Required work: Reproduce the catalog configuration text from "The SQL catalog" to "or development purposes.", substituting "DuckDB" for each occurrence of "SQLite".

Headers in RESTCatalog

To configure custom headers in RESTCatalog, include them in the catalog properties with the prefix header.. This ensures that all HTTP requests to the REST service include the specified headers.

catalog:
  default:
    uri: http://rest-catalog/ws/
    credential: t-1234:secret
    header.content-type: application/vnd.api+json

SQL Catalog

The SQL catalog requires a database for its backend. PyIceberg supports PostgreSQL and SQLite through psycopg2. The database connection has to be configured using the uri property. See SQLAlchemy's documentation for URL format:

For PostgreSQL:

catalog:
  default:
    type: sql
    uri: postgresql+psycopg2://username:password@localhost/mydatabase

In the case of SQLite:

!!! warning inline end “Development only” SQLite is not built for concurrency, you should use this catalog for exploratory or development purposes.

catalog:
  default:
    type: sql
    uri: sqlite:////tmp/pyiceberg.db

Hive Catalog

catalog:
  default:
    uri: thrift://localhost:9083
    s3.endpoint: http://localhost:9000
    s3.access-key-id: admin
    s3.secret-access-key: password

When using Hive 2.x, make sure to set the compatibility flag:

catalog:
  default:
...

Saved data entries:
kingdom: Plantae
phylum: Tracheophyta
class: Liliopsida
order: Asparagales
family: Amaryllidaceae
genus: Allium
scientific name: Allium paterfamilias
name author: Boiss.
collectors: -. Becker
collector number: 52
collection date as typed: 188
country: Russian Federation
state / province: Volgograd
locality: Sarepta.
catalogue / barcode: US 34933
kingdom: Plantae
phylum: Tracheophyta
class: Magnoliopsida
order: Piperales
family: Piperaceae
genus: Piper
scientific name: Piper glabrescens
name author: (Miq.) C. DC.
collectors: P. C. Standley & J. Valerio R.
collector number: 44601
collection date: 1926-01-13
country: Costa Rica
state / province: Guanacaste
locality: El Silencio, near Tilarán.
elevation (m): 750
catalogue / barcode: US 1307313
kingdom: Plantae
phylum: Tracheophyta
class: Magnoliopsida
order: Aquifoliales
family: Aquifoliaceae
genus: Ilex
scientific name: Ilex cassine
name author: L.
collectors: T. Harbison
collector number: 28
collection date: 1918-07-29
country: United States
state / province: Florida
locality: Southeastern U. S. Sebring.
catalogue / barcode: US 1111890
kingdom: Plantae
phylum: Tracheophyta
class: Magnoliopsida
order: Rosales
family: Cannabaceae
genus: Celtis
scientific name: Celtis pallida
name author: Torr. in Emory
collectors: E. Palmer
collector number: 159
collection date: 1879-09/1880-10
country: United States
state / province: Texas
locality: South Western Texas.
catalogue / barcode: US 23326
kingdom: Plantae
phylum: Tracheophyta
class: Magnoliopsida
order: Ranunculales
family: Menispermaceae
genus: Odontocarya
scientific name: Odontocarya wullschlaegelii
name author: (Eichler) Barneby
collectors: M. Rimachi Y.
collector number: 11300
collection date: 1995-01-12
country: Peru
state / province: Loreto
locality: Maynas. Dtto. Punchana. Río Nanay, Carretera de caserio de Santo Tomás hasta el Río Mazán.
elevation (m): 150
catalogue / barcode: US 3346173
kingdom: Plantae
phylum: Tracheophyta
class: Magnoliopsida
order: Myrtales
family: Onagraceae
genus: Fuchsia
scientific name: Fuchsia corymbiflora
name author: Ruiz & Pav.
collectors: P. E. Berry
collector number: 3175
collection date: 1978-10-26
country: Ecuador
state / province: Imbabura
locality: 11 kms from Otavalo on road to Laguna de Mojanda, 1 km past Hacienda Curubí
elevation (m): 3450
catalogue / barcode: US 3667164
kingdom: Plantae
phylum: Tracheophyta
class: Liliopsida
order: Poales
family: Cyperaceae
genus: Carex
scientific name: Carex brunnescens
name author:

In response:
The SQL catalog requires a database for its backend. PyIceberg supports PostgreSQL and DuckDB through psycopg2. The database connection has to be configured using the uri property. See SQLAlchemy's documentation for URL format:

For PostgreSQL:

catalog:
  default:
    type: sql
    uri: postgresql+psycopg2://username:password@localhost/mydatabase

In the case of DuckDB:

!!! warning inline end “Development only” DuckDB is not built for concurrency, you should use this catalog for exploratory or development purposes.